New DC MLR Team Unveils Name

New DC MLR Team Unveils Name

The Washington DC Major League Rugby expansion team will be called the Old Glory DC, and unfurled itself to the world today, with partners Chris Dunlavey and Paul Sheehy at the helm.

Dunlavey, who is a partner in the management firm Brailsford & Dunlavey, and Paul Sheehy, former USA Eagle, strong supporter of the Gonzaga HS program, and owner of Sheehy Auto Stores, lead the business side of a team that has been granted franchise rights for a large area in the Mid-Atlantic.

After considering hundreds of team name ideas submitted by fans and advisors, the club selected Old Glory DC as its name.

“The response to our Name the Team challenge was incredible, with close to 1,000 fans participating,” co-owner Sheehy. “We had so many great names to choose from, but in the end, we felt we had to choose a name that could only really work in Washington, and that is inclusive of all of the diverse members of our community.”

“And we think our fans will see the deeper meaning,” added co-owner Dunlavey. “Yes, it’s a flag, but Old Glory has been places. It’s battle-scarred. It’s weather-beaten. But still it flies proud. It symbolizes all the strength, resilience, commitment, and substance over style that are the hallmarks of rugby and, for that matter, the American character.”

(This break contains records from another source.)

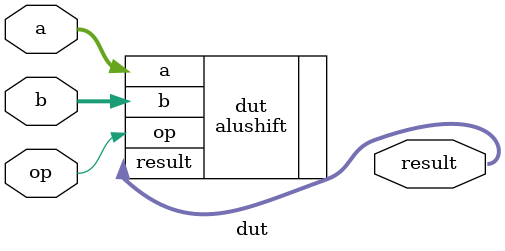
<source format=v>
`timescale 1ns/1ps
module dut (
    input           [31:0]  a,
    input           [4:0]  b,
    input                   op,                
    output signed   [31:0]  result
);
    alushift dut(
        .a(a),
        .b(b),
        .op(op),
        .result(result)
    );

endmodule

</source>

DC Old Glory is the MLR team for the area from Philadelphia to Richmond, VA, and the club has a franchise area west into Ohio. It's a massive area, and, said Old Glry operations manager Tim Brown, one full of potential.

"It's a talent-rich area," said Brown. "Some of the nation's best athletes in football, basketball, and wrestling come from this area. The people in Ohio are really excited about what we're doing, and we really want to attract the rugby players and athletes from our region."

“We’re really focused on trying to build this from the grass roots up,” Sheehy told the Washington Post. “It’s a grass roots sports. We’re working with the local youth teams. If we can get the local rugby community behind our effort, we can probably sell out a 5,000-person stadium.”